Two Dead on Everest as Queues and Rescue Failures Compound at Peak Season
Two Indian climbers died on Everest during descent on summit days that logged 270 and 154 climbers respectively. Pioneer Adventures deployed up to five Sherpas per stricken client and still lost both — one to HAPE, one to collapse linked to snowblindness. Nepal press is explicitly naming crowd management as a contributing factor; a five-kilometer queue was photographed between C2 and C4. At least two simultaneous rescues, including a helicopter evacuation of two British climbers, were also underway. Investigations are ongoing.
The same congested mountain is providing real-time weather data through competing FKT attempts: Tyler Andrews departed Base Camp on the evening of May 23 targeting a no-oxygen record but was already on supplemental O₂ by Camp 2 due to deteriorating winds. Karl Egloff of Ecuador remains staged at Base Camp. The pattern suggests the late-May window is narrower than standard operator briefings indicate — advisors with clients on any May 25–31 Everest or Lhotse departure should immediately vet rescue protocols, Sherpa ratios, and weather contingencies.
Spring Arctic Season Effectively Over — Redirect Clients to Fall or 2027
The 2026 spring Arctic expedition season is closed. Polar Explorers, Icetrek Expeditions, and Dutch outfitter Arctic Adventure are all finishing the final days of Greenland ice-sheet traverses; a Finnish-guided commercial crossing (Nina Teirasvuo, five clients) wrapped May 17. Icetrek's 10-member group is skiing in base layers only under unseasonably warm conditions — a measure of how compressed the season ran. Only Will Steger remains active, in the Canadian High Arctic.
For advisors, the redirect is immediate: any prospect still inquiring about a spring Greenland crossing needs to hear the window is gone for 2026. Begin positioning toward fall Arctic programs or 2027 spring expeditions now, while operators are opening those booking calendars. Unseasonably early warmth is also a sustainability talking point worth raising proactively with clients who ask about climate-driven shifts to polar itineraries.

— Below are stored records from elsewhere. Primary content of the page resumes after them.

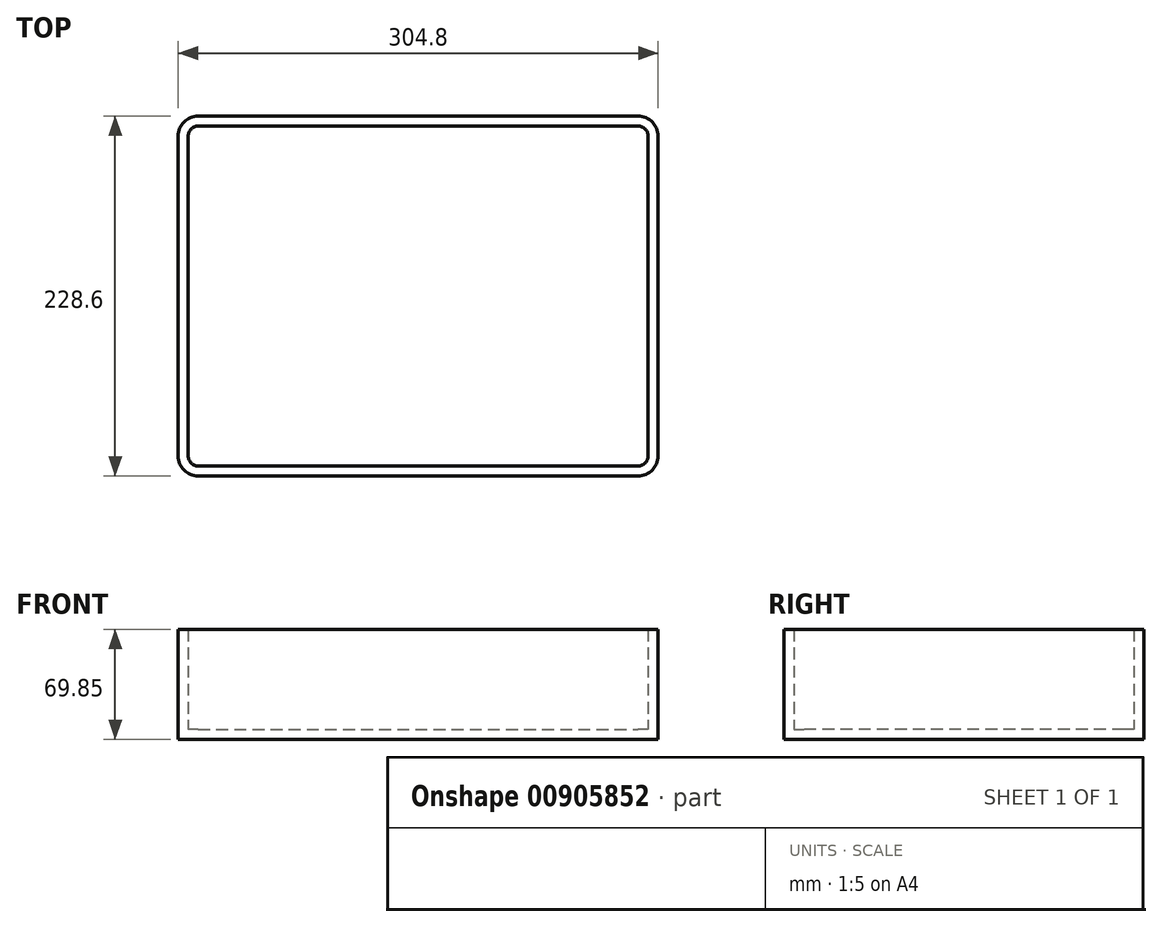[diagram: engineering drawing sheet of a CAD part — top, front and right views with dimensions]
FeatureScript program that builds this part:
annotation { "Feature Type Name" : "Feature", "Feature Type Description" : "" }
export const myFeature = defineFeature(function(context is Context, id is Id, definition is map)
    precondition{}
    {
        {
            var Q0;
            Q0=qCreatedBy(makeId("Top.planeOp"),FACE);
            var sketch = newSketch(context, id + "F0", { "sketchPlane" : qUnion([Q0])});
            skLineSegment(sketch, "E0.bottom", {"start": v(-139.7, 114.3) * mm, "end": v(139.7, 114.3) * mm});
            skLineSegment(sketch, "E0.top", {"start": v(-139.7, -114.3) * mm, "end": v(139.7, -114.3) * mm});
            skLineSegment(sketch, "E0.left", {"start": v(-152.4, 101.6) * mm, "end": v(-152.4, -101.6) * mm});
            skLineSegment(sketch, "E0.right", {"start": v(152.4, 101.6) * mm, "end": v(152.4, -101.6) * mm});
            skPoint(sketch, "E1.visualSharp", {"position": v(-152.4, 114.3) * mm});
            skArc(sketch, "E1.filletArc", {"start": v(-139.7, 114.3) * mm, "mid": v(-148.68, 110.58) * mm, "end": v(-152.4, 101.6) * mm});
            skPoint(sketch, "E2.visualSharp", {"position": v(152.4, 114.3) * mm});
            skArc(sketch, "E2.filletArc", {"start": v(152.4, 101.6) * mm, "mid": v(148.68, 110.58) * mm, "end": v(139.7, 114.3) * mm});
            skPoint(sketch, "E3.visualSharp", {"position": v(152.4, -114.3) * mm});
            skArc(sketch, "E3.filletArc", {"start": v(139.7, -114.3) * mm, "mid": v(148.68, -110.58) * mm, "end": v(152.4, -101.6) * mm});
            skPoint(sketch, "E4.visualSharp", {"position": v(-152.4, -114.3) * mm});
            skArc(sketch, "E4.filletArc", {"start": v(-152.4, -101.6) * mm, "mid": v(-148.68, -110.58) * mm, "end": v(-139.7, -114.3) * mm});
            skArc(sketch, "E5.0", {"start": v(-139.7, 107.95) * mm, "mid": v(-144.2, 106.1) * mm, "end": v(-146.05, 101.6) * mm});
            skLineSegment(sketch, "E5.1", {"start": v(-146.05, 101.6) * mm, "end": v(-146.05, -101.6) * mm});
            skLineSegment(sketch, "E5.2", {"start": v(-139.7, 107.95) * mm, "end": v(139.7, 107.95) * mm});
            skArc(sketch, "E5.3", {"start": v(-146.05, -101.6) * mm, "mid": v(-144.2, -106.1) * mm, "end": v(-139.7, -107.95) * mm});
            skArc(sketch, "E5.4", {"start": v(146.05, 101.6) * mm, "mid": v(144.2, 106.1) * mm, "end": v(139.7, 107.95) * mm});
            skLineSegment(sketch, "E5.5", {"start": v(146.05, 101.6) * mm, "end": v(146.05, -101.6) * mm});
            skArc(sketch, "E5.6", {"start": v(139.7, -107.95) * mm, "mid": v(144.2, -106.1) * mm, "end": v(146.05, -101.6) * mm});
            skLineSegment(sketch, "E5.7", {"start": v(-139.7, -107.95) * mm, "end": v(139.7, -107.95) * mm});
            skSolve(sketch);
        }
        {
            var Q0;
            Q0 = qSketchRegion(id + "F0", true);
            extrude(context, id + "F1", {"entities" : qUnion([Q0]), "depth" : 63.5 * mm, "offsetDistance" : 25.4 * mm});
        }
        {
            var Q0;
            Q0=qCreatedBy(makeId("Top.planeOp"),FACE);
            var sketch = newSketch(context, id + "F2", { "sketchPlane" : qUnion([Q0])});
            skLineSegment(sketch, "E6.bottom", {"start": v(-139.7, -114.3) * mm, "end": v(139.7, -114.3) * mm});
            skLineSegment(sketch, "E6.top", {"start": v(-139.7, 114.3) * mm, "end": v(139.7, 114.3) * mm});
            skLineSegment(sketch, "E6.left", {"start": v(-152.4, -101.6) * mm, "end": v(-152.4, 101.6) * mm});
            skLineSegment(sketch, "E6.right", {"start": v(152.4, -101.6) * mm, "end": v(152.4, 101.6) * mm});
            skPoint(sketch, "E7.visualSharp", {"position": v(-152.4, -114.3) * mm});
            skArc(sketch, "E7.filletArc", {"start": v(-152.4, -101.6) * mm, "mid": v(-148.68, -110.58) * mm, "end": v(-139.7, -114.3) * mm});
            skPoint(sketch, "E8.visualSharp", {"position": v(152.4, -114.3) * mm});
            skArc(sketch, "E8.filletArc", {"start": v(139.7, -114.3) * mm, "mid": v(148.68, -110.58) * mm, "end": v(152.4, -101.6) * mm});
            skPoint(sketch, "E9.visualSharp", {"position": v(152.4, 114.3) * mm});
            skArc(sketch, "E9.filletArc", {"start": v(152.4, 101.6) * mm, "mid": v(148.68, 110.58) * mm, "end": v(139.7, 114.3) * mm});
            skPoint(sketch, "E10.visualSharp", {"position": v(-152.4, 114.3) * mm});
            skArc(sketch, "E10.filletArc", {"start": v(-139.7, 114.3) * mm, "mid": v(-148.68, 110.58) * mm, "end": v(-152.4, 101.6) * mm});
            skSolve(sketch);
        }
        {
            var Q0;
            Q0 = qSketchRegion(id + "F2", true);
            extrude(context, id + "F3", {"entities" : qUnion([Q0]), "operationType" : NewBodyOperationType.ADD, "oppositeDirection" : true, "depth" : 6.35 * mm, "offsetDistance" : 25.4 * mm});
        }
    });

Jeff Jenkins' Benchmark Gives Advisors a Screening Tool for Plus-Size Adventure
National Geographic presenter Jeff Jenkins (Chubby Diaries) is drawing a distinction advisors should adopt as a client-vetting standard: operators who accommodate larger bodies are not the same as those who design experiences for them from the start. His benchmark — that truly plus-size-friendly product reflects design intent, not retrofitted tolerance — has practical teeth on ziplines, kayaks, horseback rides, and small expedition vessels where weight and harness limits routinely exclude clients without advance warning.
Jenkins' growing NatGeo platform will push this niche into mainstream advisor inboxes. The commercial opportunity is real and largely uncontested: identify which small-group or soft-adventure operators have addressed this at the design level, build a shortlist, and be ready before demand arrives. Intrepid-style operators in particular have room to differentiate here explicitly — accommodation-level inclusion is table stakes; design-level inclusion is a selling point.